> Required work:
Repeat the listing below exactly from the line with "#1 plastic tub" through its last line. Skip every picture.
-------- Listed records --------
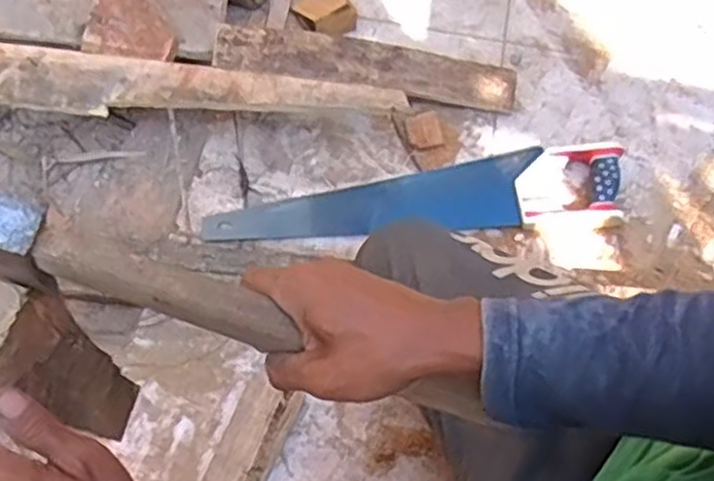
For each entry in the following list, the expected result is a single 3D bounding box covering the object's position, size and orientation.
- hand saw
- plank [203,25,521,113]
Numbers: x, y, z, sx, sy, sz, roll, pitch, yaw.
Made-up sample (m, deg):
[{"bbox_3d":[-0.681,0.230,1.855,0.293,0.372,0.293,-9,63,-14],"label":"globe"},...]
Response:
[{"bbox_3d":[0.079,-0.059,0.917,0.536,0.031,0.113,-4,64,-5],"label":"hand saw"},{"bbox_3d":[0.015,-0.233,0.954,0.394,0.016,0.079,6,70,-9],"label":"plank"}]

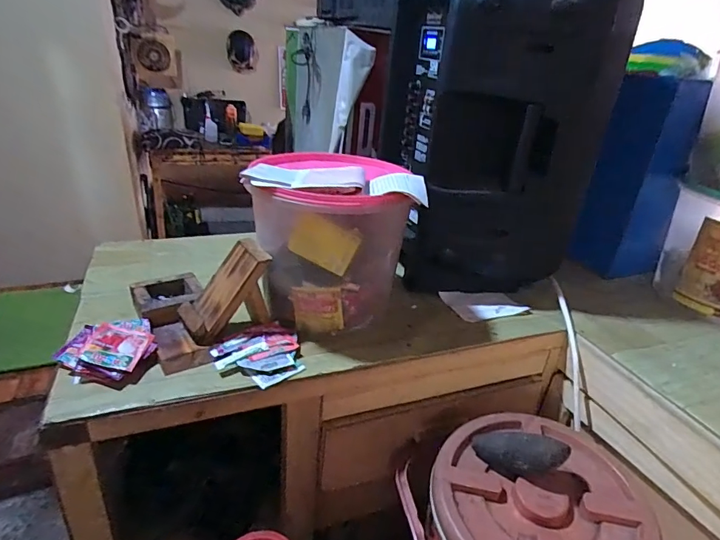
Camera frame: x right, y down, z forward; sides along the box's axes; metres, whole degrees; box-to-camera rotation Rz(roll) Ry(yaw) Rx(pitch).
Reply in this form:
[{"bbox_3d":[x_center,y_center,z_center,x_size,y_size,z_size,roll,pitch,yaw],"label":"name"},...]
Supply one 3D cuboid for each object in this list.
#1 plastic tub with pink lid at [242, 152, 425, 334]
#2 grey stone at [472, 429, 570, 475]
[{"bbox_3d":[-0.042,-0.055,0.730,0.234,0.226,0.214,3,28,-2],"label":"plastic tub with pink lid"},{"bbox_3d":[0.213,0.246,0.608,0.124,0.056,0.042,-15,13,38],"label":"grey stone"}]

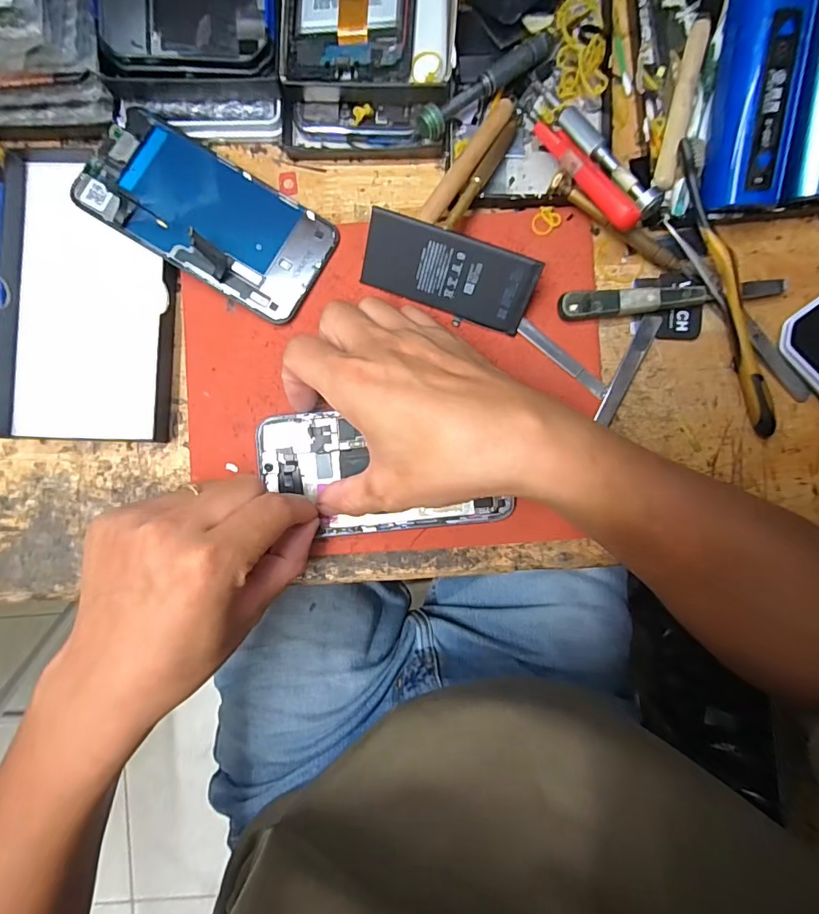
--------
> Your response:
#1 plastic tub with pink lid at [242, 152, 425, 334]
#2 grey stone at [472, 429, 570, 475]
[{"bbox_3d":[-0.042,-0.055,0.730,0.234,0.226,0.214,3,28,-2],"label":"plastic tub with pink lid"},{"bbox_3d":[0.213,0.246,0.608,0.124,0.056,0.042,-15,13,38],"label":"grey stone"}]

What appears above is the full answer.